Please try using this explicit condition instead of LIKE
:
请尝试使用这个明确的条件,而不是像:
c.placeid >= 'ca'
AND c.placeid < 'cb'
and see if it changes the plan to an Index Seek
on IX_CompanyPlaceId
.
并查看它是否将计划更改为IX_CompanyPlaceId的索引查找。
#2
1
Just a few things:
只是几件事:
- Are stats up to date on Azure? I'm a bit wary of that Hash Match for a 1.2M row table
- Azure上的统计数据是最新的吗?对于一个1.2M行表的散列匹配,我有点担心
- Does Azure have auto stats?
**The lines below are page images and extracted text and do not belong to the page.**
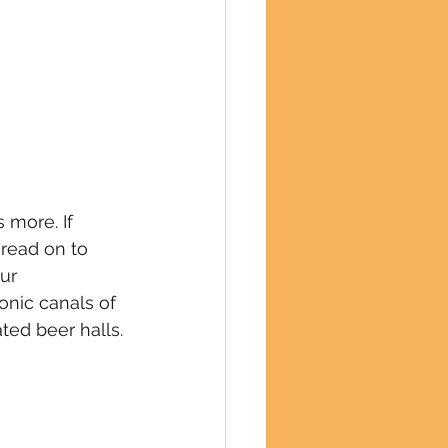
more. If 
read on to 
ur 
onic canals of 
ted beer halls.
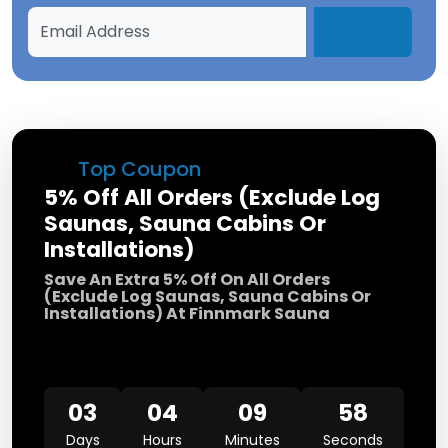
Top Coupon
5% Off All Orders (Exclude Log
Saunas, Sauna Cabins Or
Installations)
Save An Extra 5% Off On All Orders
(Exclude Log Saunas, Sauna Cabins Or
Installations) At Finnmark Sauna
03
04
09
58
Days
Hours
Minutes
Seconds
If not, your local database might have a lot more information that SQL Azure can't use to pick an optimal query plan
- Azure有自动统计功能吗?如果不是,您的本地数据库可能有很多SQL Azure无法使用的信息来选择最优查询计划
- Index
c.placeid
for some statistics on it - 指数c。关于它的一些统计数据
- Why is
c.placeid
a string? Does this follow through tocompanyid
andc.id
? I think this is why you have the Hash Match - try joining on integer surrogate keys instead. - 为什么是c。placeid字符串?这跟公司id和c id有关吗?我认为这就是为什么您有哈希匹配——尝试加入整数代理键。
#3
0
I am posting this link on Azure SQL Database index maintenance since index maintenance still needs a helping hand.
我在Azure SQL数据库索引维护上发布了这个链接,因为索引维护仍然需要帮助。
https://blogs.msdn.microsoft.com/azuresqldbsupport/2016/07/03/how-to-maintain-azure-sql-indexes-and-statistics/
We use a runbook to execute across our 350+ databases on different elastic pools to perform the index maintenance. Hope others find the information as helpful as we did.
我们使用一个runbook在不同的弹性池上跨350+数据库执行索引维护。希望其他人也能像我们一样找到有用的信息。